* [INSTRUCTIONS FOR THE TASK]:
If a line of the records contains the word "質問する側", list it.

(DATA EXTRACTS begins)

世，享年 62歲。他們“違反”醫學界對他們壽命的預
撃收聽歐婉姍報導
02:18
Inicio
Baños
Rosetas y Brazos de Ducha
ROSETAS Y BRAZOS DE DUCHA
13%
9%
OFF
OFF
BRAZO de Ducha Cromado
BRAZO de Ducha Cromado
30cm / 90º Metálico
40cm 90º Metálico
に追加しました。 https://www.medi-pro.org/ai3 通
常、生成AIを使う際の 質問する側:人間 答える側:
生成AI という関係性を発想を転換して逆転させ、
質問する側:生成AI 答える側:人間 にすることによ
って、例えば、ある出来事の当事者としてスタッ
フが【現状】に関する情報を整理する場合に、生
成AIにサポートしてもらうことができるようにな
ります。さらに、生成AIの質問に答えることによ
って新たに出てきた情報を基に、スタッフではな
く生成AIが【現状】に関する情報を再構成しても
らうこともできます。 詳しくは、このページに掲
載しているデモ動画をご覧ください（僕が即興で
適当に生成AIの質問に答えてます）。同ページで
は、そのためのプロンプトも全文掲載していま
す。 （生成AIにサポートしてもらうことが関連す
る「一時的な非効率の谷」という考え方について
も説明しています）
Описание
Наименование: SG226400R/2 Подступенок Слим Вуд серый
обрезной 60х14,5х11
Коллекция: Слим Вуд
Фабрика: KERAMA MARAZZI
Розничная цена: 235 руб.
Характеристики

(DATA EXTRACTS ends)
(DATA EXTRACTS begins)

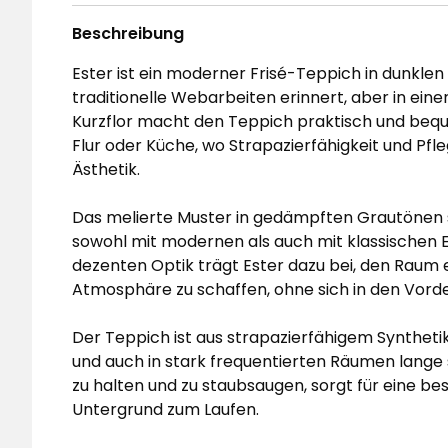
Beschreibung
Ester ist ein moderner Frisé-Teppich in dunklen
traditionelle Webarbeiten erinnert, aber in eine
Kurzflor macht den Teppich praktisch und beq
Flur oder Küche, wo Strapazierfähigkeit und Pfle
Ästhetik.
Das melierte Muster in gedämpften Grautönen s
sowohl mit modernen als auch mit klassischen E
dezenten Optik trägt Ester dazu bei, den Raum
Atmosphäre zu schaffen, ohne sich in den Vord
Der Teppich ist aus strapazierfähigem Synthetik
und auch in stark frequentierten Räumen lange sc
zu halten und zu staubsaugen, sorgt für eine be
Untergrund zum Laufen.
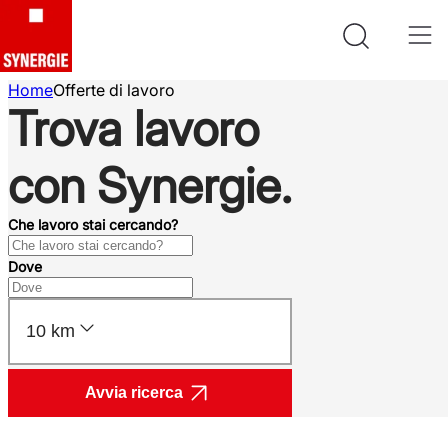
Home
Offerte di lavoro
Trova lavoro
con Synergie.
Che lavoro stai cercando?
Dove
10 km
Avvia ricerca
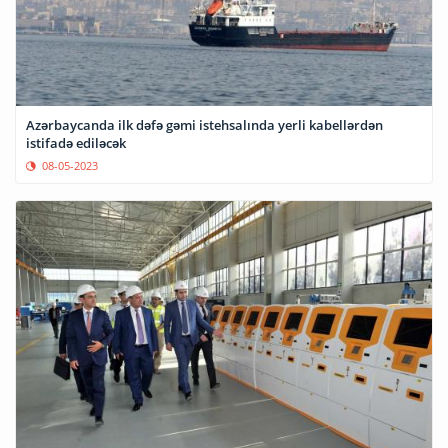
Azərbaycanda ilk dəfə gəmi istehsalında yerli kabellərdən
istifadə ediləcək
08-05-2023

(DATA EXTRACTS ends)
(DATA EXTRACTS begins)

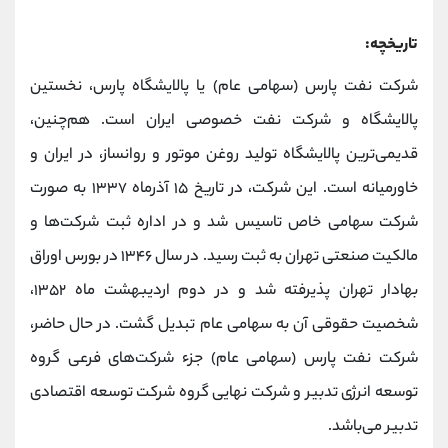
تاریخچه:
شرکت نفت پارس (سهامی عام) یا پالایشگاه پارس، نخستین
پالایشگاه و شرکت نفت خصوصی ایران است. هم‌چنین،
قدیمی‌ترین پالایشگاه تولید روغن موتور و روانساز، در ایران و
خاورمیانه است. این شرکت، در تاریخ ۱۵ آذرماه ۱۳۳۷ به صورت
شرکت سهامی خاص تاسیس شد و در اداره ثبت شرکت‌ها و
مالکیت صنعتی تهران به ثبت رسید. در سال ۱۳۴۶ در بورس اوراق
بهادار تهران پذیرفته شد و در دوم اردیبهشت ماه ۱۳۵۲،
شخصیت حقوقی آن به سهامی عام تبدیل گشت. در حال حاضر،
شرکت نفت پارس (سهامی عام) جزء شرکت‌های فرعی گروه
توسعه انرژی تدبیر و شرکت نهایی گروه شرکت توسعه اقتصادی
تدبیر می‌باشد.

(DATA EXTRACTS ends)

* [ANSWER BELOW]:
常、生成AIを使う際の 質問する側:人間 答える側:
質問する側:生成AI 答える側:人間 にすることによ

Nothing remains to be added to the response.